Ela interpretará a mãe de um dos protagonistas. O nome de sua personagem, Norma, é uma homenagem à avó de Lariane. Para ela, o curta deixa uma sementinha para outros jovens, mostrando que o povo periférico também pode estar em cena como protagonista.
— Para mim, é algo que vai ficar. Meus filhos e netos vão assistir este curta, vai ficar essa história e sempre vamos nos lembrar — comenta Lariane, que resume a experiência como inesquecível:
— Toda a energia das pessoas foi algo muito especial. Tanto o documentário quanto o Crystom são orgulhos para a nossa comunidade.
Lançamento previsto para 2025
As gravações começaram em janeiro deste ano e foram encerradas em abril. Vários locais de Porto Alegre serviram de cenário.
— Gravamos no Morro da Cruz, mas também na UFRGS, no campus de Veterinária, e no (Colégio Estadual) Padre Rambo para uma cena de Ensino Médio — conta o estudante.
A produção é da produtora Justiça Poética (do próprio Crystom), com o apoio do Estúdio Magnólia e coproduzido pela produtora audiovisual Praça de Filmes.

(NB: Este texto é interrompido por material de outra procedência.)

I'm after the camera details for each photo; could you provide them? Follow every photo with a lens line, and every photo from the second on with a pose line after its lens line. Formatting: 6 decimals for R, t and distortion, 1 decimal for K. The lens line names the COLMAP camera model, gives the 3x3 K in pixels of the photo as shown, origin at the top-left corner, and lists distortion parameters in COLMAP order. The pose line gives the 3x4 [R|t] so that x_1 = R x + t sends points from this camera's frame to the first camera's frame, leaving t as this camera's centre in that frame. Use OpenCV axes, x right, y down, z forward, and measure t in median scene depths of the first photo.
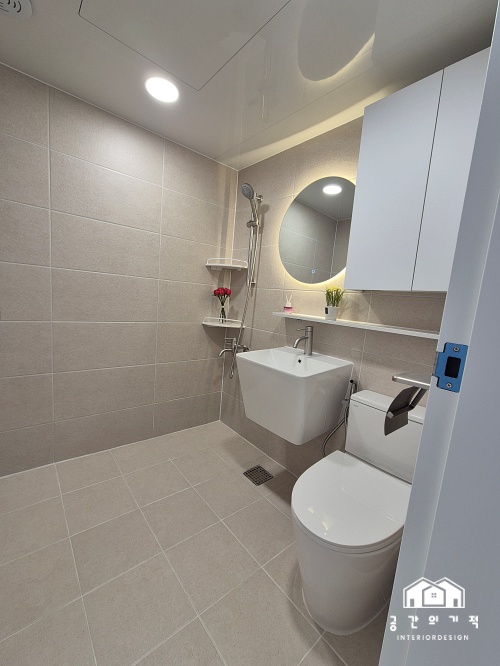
lens RADIAL K [[275.6, 0, 251.4], [0, 275.6, 334.7], [0, 0, 1]] dist [0.001930, 0.000166]
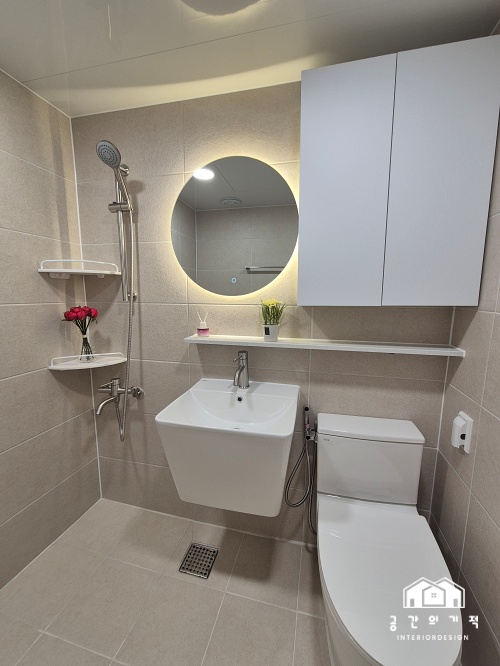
lens RADIAL K [[275.6, 0, 251.4], [0, 275.6, 334.7], [0, 0, 1]] dist [0.001930, 0.000166]
pose [[0.812314, -0.165328, 0.559297, -0.152211], [0.140935, 0.986204, 0.086830, -0.110298], [-0.565937, 0.008291, 0.824407, 0.268416]]
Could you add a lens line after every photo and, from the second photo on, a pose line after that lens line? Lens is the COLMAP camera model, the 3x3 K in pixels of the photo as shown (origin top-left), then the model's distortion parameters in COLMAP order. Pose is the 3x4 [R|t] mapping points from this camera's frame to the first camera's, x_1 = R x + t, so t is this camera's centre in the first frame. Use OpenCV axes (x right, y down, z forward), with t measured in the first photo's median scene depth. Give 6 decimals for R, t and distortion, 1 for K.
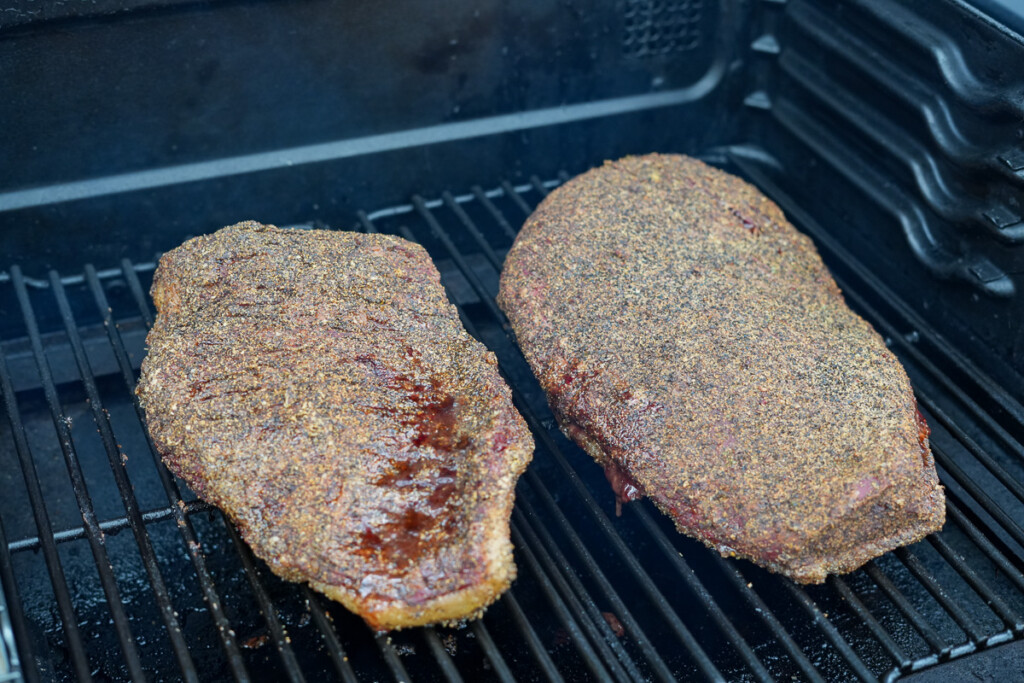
lens RADIAL K [[1636.8, 0, 512.0], [0, 1636.8, 341.5], [0, 0, 1]] dist [0.000850, 0.030076]
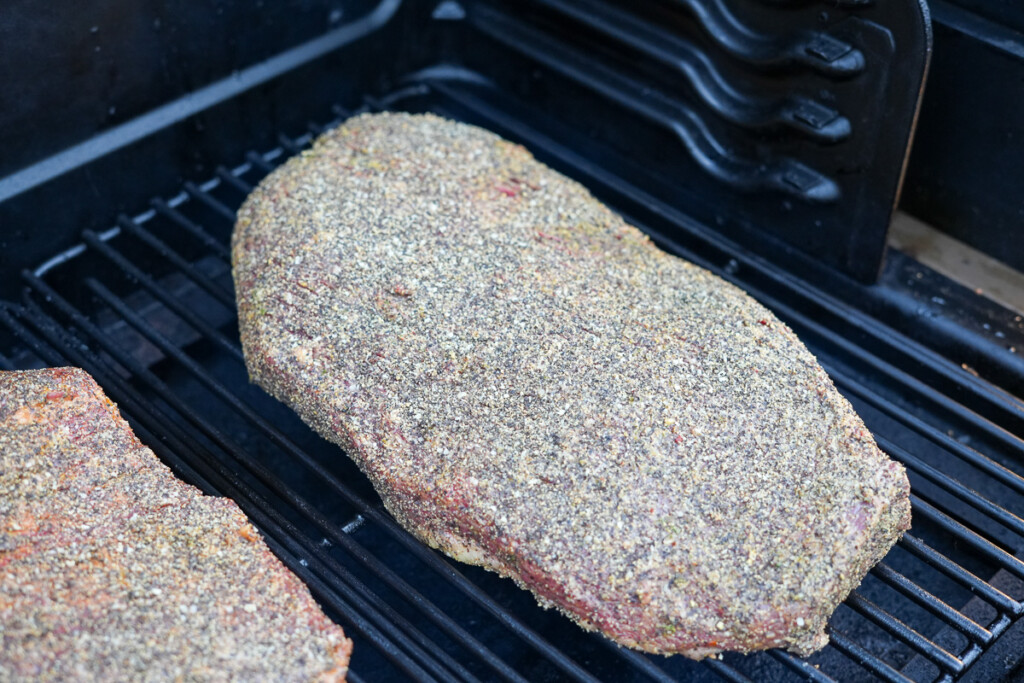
lens RADIAL K [[1636.8, 0, 512.0], [0, 1636.8, 341.5], [0, 0, 1]] dist [0.000850, 0.030076]
pose [[0.925438, -0.258695, 0.276843, -0.103172], [0.224815, 0.963036, 0.148388, -0.111141], [-0.304997, -0.075085, 0.949389, 0.202047]]
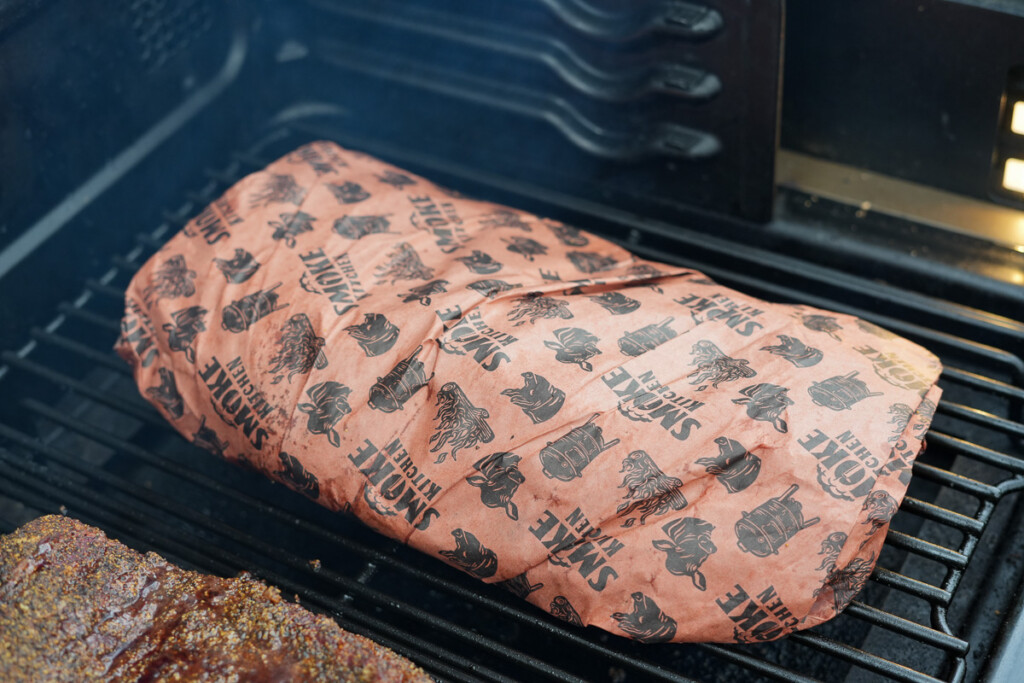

A intenção era lançar o curta ainda em 2024, porém, devido à vontade de inscrever o filme em festivais, o lançamento deve ocorrer em 2025. Um deles é o Festival de Gramado, cujas inscrições encerraram em abril.
— Tínhamos o sonho de lançar ainda este ano, mas queremos aproveitar diversos festivais que só ocorrem no próximo ano. A previsão, então, fica para 2025 — completa Crystom.